正在睡梦中的陈旭东,被大哥大的“嘀嘀嘀”声吵醒。
他迷迷糊糊的从床上爬起,拿过大哥大,摁下接听键,“喂,哪位?”
“是陈旭东吗?我是郝爱国!”
郝爱国?
这个时间点,他给自己打电话干什么?
陈旭东面色一怔,声音平静地说:“是我!国哥,有事啊?”
“你母亲和你对象已经来鹏城了吧!”郝爱国的声音压得很低。
嗯?
他是怎么知道的?他想干什么?
“是!你是怎么知道的?”陈旭东沉声问道。
“有人要绑架你母亲和你对象!”郝爱国答非所问。
“你说什么?”陈旭东脑袋嗡地一下,说话的声调都变了。
郝爱国又重复了一遍。
陈旭东强迫自己冷静下来,仔细分辨他话里的真假,试探着问道:“国哥,你知道是谁要绑架我妈和莹莹吗?”
“知道!是一伙儿湘南人,领头的叫毛大友!”
“湘南人?”
“对!他只是动手的人!雇主也是个东北人,但具体是谁我没问!”
雇主除了刘志远还能有谁?!
现在的问题是,郝爱国为什么要告诉自己?
他的话可信吗?
这会不会是一个圈套?
陈旭东微微皱眉,半晌没说话。
电话那头的郝爱国笑了,“怎么?你不信我?”
“国哥,你为啥帮我?”陈旭东直接反问道。
“我混了一辈子社会,混账事也干过不少,但我从没拿别人的老婆、孩子说事。”
“混社会,如果连这点道义都不讲,那还混他妈啥啊?!”
郝爱国的声音平静,像是在回忆自己的来时路。
这可能就是这个年代社会老炮,为数不多可以称道的美德。
虽然底线不高,但至少还有。
祸不及妻儿老小,大家都在遵守这个约定俗成的规矩。
“谢了,国哥!”陈旭东的语气真诚,“你是怎么知道这事的?”
郝爱国轻咳了两声,讲起了事情的经过。
“这个毛大友,经常来我这个局子玩,我俩关系一直处得不错。
他刚才接了个电话,然后就说不玩了!我就顺嘴问了一句,今晚上点儿这么好,咋说不玩就不玩了呢?

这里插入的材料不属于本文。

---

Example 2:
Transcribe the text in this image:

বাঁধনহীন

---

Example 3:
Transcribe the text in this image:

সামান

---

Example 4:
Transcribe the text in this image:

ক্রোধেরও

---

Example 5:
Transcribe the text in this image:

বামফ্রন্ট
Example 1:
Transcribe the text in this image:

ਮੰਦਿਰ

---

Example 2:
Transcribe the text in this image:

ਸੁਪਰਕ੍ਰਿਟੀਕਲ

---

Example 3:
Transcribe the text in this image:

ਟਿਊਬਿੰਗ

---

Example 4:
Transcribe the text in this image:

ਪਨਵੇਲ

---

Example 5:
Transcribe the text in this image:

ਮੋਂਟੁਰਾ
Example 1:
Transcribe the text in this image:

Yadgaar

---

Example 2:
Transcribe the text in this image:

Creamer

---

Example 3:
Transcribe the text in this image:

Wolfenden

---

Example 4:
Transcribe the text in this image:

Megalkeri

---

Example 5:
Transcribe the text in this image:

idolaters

毛大友神神秘秘的和我说,接了个大活儿,五十万绑俩女的。
我还损了他一句,大友,你玩的挺埋汰啊?这活你也接!
他笑着和我说:国哥,玩埋汰的不是我。
我就是一把刀,别人出钱买了我这把刀,至于他是要切菜,还是要杀人,和刀有什么关系?
我点点头,随口问了一句,谁找的你?绑的那俩女人是哪的?
他也没防备,直接和我说:都是你们东北的,我听雇主提过一嘴,这俩女的好像和一个叫什么陈建国的有关系。

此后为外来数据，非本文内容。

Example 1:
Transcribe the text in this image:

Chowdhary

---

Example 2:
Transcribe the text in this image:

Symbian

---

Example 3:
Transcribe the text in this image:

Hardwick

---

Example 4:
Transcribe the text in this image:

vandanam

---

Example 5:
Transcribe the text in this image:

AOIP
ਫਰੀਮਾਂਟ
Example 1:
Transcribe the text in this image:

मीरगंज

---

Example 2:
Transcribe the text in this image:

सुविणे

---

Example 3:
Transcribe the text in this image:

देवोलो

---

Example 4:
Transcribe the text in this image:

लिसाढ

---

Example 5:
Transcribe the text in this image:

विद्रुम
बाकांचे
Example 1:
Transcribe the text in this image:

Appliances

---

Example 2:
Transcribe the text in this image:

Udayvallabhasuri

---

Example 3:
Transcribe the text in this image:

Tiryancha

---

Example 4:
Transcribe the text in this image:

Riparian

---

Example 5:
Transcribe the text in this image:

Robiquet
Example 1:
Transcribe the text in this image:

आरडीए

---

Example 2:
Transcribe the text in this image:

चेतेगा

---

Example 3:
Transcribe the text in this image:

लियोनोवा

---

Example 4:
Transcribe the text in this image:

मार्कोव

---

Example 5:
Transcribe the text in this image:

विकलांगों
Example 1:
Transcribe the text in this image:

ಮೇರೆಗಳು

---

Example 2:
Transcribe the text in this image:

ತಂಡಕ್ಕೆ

当时,我心里就咯噔一下,心说不会这么巧吧。所以,我就给你打电话确定一下。”
听郝爱国说完,陈旭东心里已经信了八成。
他想了想,问道:“国哥,这个毛大友手底下有多少人?住哪儿?”
郝爱国笑了,“旭东,你都多余问这些!”
嗯?
这怎么能说是多余呢?
陈旭东一时间没想明白,“为啥?”
“你给加代打个电话,让他和毛大友说一声,就好使!”
“他和代哥熟?”
“不知道,但我觉得他要还想在鹏城这个地界混,就得给加代面子!现在在鹏城,谁不想要加代个人情?!”
这才不到两年的时间,加代就混这么大了?
陈旭东在心里暗自咋舌。
“我知道了,谢了国哥!”
他顿了顿,继续说道:“你在我这放的那200万,回头我给你送过去,钱放我这儿,算怎么回事?”
“有时间回春城看看吧,我三大爷挺想你的!”
他的这句话,是在告诉郝爱国,以前的事彻底翻篇了,200万还你,以后想回春城就回春城。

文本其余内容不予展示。